Discours de Nathalie Sarrabezolles

Présidente du Conseil départemental du Finistère

Quimper 20/12/18

Seul le discours prononcé fait foi

 

Mesdames les Conseillères départementales,

Messieurs les Conseillers départementaux, mes cher.e.s collègues,

Mesdames et Messieurs les agents,

Mesdames et Messieurs,

Il y a quelques jours, à peine deux semaines, nos concitoyennes et concitoyens de Strasbourg étaient confrontés à la violence aveugle du terrorisme, à l’angoisse qu’elle génère, aux drames qu’elle provoque.

Le terrorisme est, dans toute son horreur, une atteinte profonde, un choc traumatique que nous ressentons individuellement et collectivement. Il vise à fragiliser et à fracturer toute une société autant qu’à blesser ou tuer les victimes directes. Au-delà des actions de police, de justice, la meilleure réponse est à chercher dans le lien fort à valoriser, nouer, restaurer entre les citoyennes et les citoyens, par-delà les frontières. Il est pour cela nécessaire de veiller à construire un monde où chacune et chacun puisse se retrouver, une société dans laquelle chacune et chacun puisse se reconnaître. Il faut tout à la fois avancer, construire, en pensant collectif et en veillant à n’oublier personne.

Nous adressons nos plus sincères condoléances aux familles et proches des victimes, ainsi que nos vœux de prompt rétablissement à celles et ceux qui ont été atteints, à celles et ceux qui ont été blessés.

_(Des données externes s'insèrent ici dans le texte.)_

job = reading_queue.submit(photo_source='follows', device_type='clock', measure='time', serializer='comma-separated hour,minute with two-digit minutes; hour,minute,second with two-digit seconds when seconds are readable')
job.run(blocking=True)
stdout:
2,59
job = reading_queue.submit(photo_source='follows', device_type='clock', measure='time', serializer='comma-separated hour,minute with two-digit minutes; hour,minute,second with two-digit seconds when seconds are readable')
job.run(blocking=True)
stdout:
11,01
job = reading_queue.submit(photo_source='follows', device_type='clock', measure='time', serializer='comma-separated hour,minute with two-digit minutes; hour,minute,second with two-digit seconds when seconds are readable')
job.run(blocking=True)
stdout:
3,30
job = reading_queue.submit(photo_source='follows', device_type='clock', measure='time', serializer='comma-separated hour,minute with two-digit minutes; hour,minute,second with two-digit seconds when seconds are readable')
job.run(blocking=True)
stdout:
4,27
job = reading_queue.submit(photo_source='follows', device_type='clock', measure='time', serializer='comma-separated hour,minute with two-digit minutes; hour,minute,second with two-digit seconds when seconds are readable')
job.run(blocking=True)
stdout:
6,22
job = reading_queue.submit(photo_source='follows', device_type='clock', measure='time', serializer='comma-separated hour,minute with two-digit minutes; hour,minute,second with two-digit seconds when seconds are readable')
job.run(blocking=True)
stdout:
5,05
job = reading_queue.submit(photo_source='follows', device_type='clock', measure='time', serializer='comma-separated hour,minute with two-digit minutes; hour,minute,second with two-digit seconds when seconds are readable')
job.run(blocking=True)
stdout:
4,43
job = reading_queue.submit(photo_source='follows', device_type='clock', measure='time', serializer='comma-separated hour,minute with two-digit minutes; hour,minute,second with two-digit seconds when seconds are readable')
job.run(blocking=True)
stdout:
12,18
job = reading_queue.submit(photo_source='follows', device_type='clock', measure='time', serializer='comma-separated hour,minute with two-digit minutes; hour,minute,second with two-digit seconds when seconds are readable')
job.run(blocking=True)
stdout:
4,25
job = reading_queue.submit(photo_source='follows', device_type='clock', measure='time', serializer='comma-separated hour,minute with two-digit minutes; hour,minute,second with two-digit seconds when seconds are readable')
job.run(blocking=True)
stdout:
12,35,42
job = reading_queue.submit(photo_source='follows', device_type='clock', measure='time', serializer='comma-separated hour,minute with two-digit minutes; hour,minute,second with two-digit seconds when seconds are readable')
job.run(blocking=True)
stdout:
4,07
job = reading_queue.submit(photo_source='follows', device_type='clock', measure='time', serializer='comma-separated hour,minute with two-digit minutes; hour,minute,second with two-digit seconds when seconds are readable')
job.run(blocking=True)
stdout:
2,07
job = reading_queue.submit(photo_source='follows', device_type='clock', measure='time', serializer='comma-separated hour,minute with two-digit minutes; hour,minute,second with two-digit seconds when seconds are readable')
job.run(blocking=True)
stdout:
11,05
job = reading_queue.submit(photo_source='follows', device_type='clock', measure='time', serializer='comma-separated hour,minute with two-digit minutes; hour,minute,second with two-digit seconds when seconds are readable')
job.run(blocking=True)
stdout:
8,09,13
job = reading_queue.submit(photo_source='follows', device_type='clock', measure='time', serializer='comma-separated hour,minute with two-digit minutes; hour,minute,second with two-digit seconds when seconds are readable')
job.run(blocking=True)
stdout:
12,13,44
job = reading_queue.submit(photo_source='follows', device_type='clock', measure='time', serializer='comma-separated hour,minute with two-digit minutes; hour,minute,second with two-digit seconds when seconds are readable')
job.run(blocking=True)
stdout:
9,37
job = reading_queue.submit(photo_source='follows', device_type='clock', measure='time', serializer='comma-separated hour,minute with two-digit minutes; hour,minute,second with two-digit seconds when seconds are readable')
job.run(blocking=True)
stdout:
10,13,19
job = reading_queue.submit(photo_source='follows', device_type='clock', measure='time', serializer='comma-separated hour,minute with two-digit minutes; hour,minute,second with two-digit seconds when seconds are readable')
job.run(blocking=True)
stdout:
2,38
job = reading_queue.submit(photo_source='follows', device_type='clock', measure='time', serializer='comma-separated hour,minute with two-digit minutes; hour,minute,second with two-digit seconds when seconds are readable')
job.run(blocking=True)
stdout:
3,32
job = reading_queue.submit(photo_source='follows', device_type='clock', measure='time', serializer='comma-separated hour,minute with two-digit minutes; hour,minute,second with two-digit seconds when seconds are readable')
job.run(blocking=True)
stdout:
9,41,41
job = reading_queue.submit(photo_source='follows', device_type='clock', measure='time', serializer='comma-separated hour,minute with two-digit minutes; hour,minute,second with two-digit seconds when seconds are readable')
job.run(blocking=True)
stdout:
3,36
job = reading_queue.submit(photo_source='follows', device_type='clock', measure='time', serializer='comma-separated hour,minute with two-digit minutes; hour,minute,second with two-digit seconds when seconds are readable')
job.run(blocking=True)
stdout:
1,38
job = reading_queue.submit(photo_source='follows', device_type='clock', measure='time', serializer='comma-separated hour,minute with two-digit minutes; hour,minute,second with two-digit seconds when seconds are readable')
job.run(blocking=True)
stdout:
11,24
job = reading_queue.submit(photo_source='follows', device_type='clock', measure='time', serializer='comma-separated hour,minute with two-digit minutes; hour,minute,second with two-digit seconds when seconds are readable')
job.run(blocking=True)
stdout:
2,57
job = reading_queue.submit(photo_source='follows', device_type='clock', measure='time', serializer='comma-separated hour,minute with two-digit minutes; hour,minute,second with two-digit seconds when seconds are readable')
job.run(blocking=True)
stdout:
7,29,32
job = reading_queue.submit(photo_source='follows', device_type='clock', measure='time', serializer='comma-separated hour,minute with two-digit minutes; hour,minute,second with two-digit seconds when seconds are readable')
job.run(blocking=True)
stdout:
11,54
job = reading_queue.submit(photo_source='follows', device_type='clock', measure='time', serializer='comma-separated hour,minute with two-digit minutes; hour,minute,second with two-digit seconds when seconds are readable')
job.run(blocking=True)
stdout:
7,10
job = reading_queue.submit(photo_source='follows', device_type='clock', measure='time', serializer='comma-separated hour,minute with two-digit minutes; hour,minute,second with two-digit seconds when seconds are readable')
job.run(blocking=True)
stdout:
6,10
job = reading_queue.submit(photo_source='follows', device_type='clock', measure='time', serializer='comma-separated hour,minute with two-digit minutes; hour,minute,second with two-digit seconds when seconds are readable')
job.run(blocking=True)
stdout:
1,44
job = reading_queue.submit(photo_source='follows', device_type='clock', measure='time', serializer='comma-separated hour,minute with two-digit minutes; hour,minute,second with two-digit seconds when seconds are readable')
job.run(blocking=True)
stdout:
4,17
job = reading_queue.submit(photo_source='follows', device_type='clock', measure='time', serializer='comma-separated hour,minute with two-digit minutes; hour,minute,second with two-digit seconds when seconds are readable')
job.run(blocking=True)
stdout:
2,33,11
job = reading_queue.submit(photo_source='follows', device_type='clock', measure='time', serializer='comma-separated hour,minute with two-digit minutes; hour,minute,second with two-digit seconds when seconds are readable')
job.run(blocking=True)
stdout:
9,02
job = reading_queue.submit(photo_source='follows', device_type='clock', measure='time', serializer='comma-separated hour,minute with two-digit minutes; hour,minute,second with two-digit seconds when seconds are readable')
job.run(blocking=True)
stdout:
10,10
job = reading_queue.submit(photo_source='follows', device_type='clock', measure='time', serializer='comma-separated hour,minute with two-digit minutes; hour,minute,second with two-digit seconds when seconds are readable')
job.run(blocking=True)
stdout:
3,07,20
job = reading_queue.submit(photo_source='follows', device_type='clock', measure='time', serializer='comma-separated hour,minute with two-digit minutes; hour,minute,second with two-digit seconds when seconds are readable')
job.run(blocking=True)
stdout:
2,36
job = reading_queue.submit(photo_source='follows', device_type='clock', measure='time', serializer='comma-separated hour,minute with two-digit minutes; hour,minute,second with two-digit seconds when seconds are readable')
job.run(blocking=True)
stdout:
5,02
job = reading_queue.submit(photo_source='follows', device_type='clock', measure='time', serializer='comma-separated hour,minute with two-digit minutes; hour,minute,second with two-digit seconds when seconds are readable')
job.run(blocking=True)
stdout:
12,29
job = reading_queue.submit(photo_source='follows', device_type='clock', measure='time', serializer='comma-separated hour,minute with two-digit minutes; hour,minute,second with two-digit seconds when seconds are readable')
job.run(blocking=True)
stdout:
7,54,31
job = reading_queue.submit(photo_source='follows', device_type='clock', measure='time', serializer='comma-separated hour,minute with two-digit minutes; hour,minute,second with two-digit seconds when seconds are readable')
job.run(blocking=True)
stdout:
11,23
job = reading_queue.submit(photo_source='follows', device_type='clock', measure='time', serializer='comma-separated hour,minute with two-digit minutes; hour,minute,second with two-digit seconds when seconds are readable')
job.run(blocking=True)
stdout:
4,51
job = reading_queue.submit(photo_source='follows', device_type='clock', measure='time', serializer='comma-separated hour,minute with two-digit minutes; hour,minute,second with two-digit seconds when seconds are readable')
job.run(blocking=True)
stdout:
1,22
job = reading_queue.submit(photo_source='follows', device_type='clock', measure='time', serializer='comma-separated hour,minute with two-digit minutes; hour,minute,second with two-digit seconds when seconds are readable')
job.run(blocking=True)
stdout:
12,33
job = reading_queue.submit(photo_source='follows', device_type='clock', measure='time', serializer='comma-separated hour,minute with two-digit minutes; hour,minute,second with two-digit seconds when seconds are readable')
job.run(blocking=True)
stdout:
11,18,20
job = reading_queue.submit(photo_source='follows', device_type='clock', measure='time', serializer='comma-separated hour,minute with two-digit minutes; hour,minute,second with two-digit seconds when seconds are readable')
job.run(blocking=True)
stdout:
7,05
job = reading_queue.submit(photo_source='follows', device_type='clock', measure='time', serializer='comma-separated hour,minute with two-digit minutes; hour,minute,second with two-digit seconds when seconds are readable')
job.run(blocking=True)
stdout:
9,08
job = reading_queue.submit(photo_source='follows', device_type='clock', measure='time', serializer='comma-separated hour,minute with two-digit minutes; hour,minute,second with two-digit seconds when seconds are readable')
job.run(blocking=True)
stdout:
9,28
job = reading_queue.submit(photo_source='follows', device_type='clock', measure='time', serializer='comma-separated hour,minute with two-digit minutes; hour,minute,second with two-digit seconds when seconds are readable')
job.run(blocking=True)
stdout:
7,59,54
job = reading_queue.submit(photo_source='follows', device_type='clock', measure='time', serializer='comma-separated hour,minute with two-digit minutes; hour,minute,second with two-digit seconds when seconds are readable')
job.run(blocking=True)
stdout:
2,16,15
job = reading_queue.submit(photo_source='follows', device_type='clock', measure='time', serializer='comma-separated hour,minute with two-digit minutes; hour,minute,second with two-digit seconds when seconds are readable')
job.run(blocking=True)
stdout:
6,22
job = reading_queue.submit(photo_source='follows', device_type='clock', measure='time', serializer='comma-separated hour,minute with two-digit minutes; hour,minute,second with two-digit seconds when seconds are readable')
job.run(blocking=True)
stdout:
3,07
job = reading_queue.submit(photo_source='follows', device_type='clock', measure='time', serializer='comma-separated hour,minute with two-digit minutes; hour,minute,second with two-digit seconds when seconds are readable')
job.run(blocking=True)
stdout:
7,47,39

Je vous propose de leur adresser, ce matin, une pensée fraternelle et solidaire.

Mes cher.e.s collègues,

Mesdames et Messieurs,

Difficile, bien entendu, de faire la transition après cet instant et je ne m’y risquerai donc pas.

Je ne pouvais commencer mon propos sans aborder prioritairement les questions posées par le mouvement social de ces dernières semaines.

Depuis le 17 novembre dernier, de nombreux Français et Françaises dénoncent à travers une forte mobilisation citoyenne leur difficulté croissante à faire face au quotidien et à des conditions de vie qui se compliquent, voire qui se dégradent.

Au-delà d’une augmentation de leur pouvoir d’achat, ils attendent de la justice sociale et fiscale, des services publics présents, en proximité, en milieu rural comme en milieu urbain, et expriment leur aspiration à plus d’égalité, à plus de participation citoyenne.

Cette crise sociale et politique est d’ampleur. Elle révèle des problèmes profonds, traduisant un déclassement et un renforcement des inégalités sociales, économiques et territoriales dans notre pays. L’avenir s’écrit comme une promesse pour quelques-un.e.s et un risque pour le plus grand nombre. 9 millions de personnes vivent en France, en décembre 2018, sous le seuil de pauvreté, à savoir moins de 1026 euros par mois. 9 millions. Et des millions d’autres vivent à peine au-dessus de ce seuil.

Le travail ne permet plus à certain.e.s de vivre dignement. La présence dans les manifestations de nombreuses femmes assumant seules les charges de famille en témoigne. Comme en témoigne la présence de personnes en recherche d’emploi, de jeunes, d’agriculteurs et agricultrices, de commerçant.e.s, eux aussi particulièrement touchés. Vivre en ville ne protège pas : 65% des personnes pauvres vivent dans les grandes villes.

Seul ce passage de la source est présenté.